An analytic model includes an analytic component (with associated metadata containing information such as a description of the analytic technique used, assumptions required for the analytic technique to be valid, constraints and sensitivities), the definition of the type of data on which the model operates, and a definition of the output the model produces. The analytical component can be built using a variety of techniques, including, but not limited to, mathematical modeling, statistical modeling and data mining. Mathematical modeling can be used when the problem is sufficiently well understood (being expressed, for example, as a solution to the equations used to describe changes in a system) and often requires only a modest amount of input data. Statistical modeling is used when the general mathematical structure can be hypothesized using domain knowledge and analysis of moderate amounts of data. Data mining is used when the mathematical structure is completely unknown and a large amount of data is required to infer both structure and parameters for the model.

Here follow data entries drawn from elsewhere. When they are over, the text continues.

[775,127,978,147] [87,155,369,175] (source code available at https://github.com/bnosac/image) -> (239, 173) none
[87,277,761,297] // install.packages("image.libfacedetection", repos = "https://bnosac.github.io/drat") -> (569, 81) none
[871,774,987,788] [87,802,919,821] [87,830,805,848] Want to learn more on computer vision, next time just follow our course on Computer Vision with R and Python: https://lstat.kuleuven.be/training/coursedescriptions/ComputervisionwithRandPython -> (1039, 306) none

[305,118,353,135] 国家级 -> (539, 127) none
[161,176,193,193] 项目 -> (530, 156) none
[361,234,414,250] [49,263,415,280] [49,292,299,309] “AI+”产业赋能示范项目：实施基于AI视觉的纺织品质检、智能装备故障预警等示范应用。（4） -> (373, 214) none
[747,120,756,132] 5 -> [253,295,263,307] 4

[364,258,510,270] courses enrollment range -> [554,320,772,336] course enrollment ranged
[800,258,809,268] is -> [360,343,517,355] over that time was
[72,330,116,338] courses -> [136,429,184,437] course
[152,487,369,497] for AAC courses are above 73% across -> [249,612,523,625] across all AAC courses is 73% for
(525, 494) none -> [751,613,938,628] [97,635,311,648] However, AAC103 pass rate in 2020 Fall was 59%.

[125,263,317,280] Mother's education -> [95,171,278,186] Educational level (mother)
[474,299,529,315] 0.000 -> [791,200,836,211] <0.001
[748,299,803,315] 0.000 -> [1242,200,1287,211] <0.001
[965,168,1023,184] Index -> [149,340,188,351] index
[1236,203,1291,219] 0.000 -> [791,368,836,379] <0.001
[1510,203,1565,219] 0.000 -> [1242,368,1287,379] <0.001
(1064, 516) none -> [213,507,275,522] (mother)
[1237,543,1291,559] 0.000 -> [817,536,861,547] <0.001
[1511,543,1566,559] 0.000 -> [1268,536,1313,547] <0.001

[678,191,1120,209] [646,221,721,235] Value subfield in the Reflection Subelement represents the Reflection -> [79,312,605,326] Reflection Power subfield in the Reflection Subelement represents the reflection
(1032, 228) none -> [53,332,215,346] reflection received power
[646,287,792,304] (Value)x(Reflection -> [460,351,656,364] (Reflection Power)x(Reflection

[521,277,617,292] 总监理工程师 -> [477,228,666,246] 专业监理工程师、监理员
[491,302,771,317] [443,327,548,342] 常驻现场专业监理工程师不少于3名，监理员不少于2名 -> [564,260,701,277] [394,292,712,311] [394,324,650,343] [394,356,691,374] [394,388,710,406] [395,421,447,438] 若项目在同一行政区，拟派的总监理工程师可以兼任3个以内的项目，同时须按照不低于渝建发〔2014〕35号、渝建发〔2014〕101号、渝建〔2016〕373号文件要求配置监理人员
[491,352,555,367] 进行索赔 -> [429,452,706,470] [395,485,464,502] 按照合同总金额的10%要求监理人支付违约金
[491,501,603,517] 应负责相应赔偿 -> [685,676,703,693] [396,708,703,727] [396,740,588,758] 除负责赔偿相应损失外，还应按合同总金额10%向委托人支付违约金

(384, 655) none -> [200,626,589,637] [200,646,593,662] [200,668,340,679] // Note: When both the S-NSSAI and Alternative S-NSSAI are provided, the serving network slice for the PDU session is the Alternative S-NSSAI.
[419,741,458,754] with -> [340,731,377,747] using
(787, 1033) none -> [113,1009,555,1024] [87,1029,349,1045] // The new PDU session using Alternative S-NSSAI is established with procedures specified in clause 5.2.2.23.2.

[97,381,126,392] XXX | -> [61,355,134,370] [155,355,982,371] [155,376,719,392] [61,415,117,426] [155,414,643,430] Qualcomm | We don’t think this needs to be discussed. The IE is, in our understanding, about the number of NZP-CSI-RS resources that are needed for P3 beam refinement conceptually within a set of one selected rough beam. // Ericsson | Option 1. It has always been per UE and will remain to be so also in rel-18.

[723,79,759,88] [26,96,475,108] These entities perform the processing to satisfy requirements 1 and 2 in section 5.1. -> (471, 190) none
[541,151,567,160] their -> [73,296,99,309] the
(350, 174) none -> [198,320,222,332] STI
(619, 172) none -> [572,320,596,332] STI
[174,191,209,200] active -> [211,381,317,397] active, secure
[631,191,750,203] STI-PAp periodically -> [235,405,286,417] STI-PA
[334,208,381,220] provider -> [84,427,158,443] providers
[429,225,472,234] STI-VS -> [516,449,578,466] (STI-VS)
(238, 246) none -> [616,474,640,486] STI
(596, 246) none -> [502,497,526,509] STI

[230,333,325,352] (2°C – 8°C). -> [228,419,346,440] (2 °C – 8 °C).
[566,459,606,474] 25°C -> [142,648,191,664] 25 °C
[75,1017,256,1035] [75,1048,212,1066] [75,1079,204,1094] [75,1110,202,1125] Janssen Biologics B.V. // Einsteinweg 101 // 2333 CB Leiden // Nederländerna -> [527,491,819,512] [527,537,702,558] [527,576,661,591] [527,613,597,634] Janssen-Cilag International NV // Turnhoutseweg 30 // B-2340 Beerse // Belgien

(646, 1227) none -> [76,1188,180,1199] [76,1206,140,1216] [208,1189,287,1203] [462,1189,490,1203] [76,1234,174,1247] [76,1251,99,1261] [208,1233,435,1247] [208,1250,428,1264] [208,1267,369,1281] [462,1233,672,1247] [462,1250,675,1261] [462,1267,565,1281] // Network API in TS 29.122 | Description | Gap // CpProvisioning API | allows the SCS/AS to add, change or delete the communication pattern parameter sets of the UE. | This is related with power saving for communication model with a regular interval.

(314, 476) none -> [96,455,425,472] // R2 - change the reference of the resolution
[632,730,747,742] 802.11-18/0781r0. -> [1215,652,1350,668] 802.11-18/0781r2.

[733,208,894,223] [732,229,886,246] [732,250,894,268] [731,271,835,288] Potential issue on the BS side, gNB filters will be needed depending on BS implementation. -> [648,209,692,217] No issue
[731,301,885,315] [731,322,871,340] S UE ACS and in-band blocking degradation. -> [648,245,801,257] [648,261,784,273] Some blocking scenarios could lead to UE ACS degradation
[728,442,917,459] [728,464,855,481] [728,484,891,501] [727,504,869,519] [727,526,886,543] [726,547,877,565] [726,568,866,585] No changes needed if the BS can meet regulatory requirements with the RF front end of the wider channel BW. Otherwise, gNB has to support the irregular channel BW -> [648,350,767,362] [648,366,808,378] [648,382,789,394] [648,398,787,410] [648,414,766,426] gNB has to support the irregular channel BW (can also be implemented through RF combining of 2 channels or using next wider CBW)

A model instance is the execution of a model on a particular input set and producing an output based on those inputs. For any model, it may have hundreds of model instances depending on the frequency with which the model is executed. How long the output of a model instance is considered valid is dependent on a number of factors, included, but not limited to the frequency with which the input data changes and the amount of quantitative change in the input data. If the analytic component of a model is revised, then a new version of the model is said to be created. Model instances for this (new) model are generated when the new version is executed.
Generally in the current practice, the inputs and assumptions upon which a model is defined, both within an enterprise and across enterprises are not recorded and maintained in a coherent fashion. Often, who is permitted to make changes to an analytic component and when changes are permitted is not strictly enforced or tracked. Moreover, the data and metadata used in the execution of a model that creates a particular model instance are not recorded and maintained with the instance. This lack of provenance tracking can lead to incorrect decision making or as time passes, good decisions turning into incorrect ones because analysis is not updated as baseline assumptions or input data that drove the original results of a particular model or model instance are no longer valid. The lack of provenance tracking also can result in incorrect assessment of risk, as a set of successive analytic models is employed, each based on results of an instance of a previous model where input data and assumptions are unknown or not fully understood.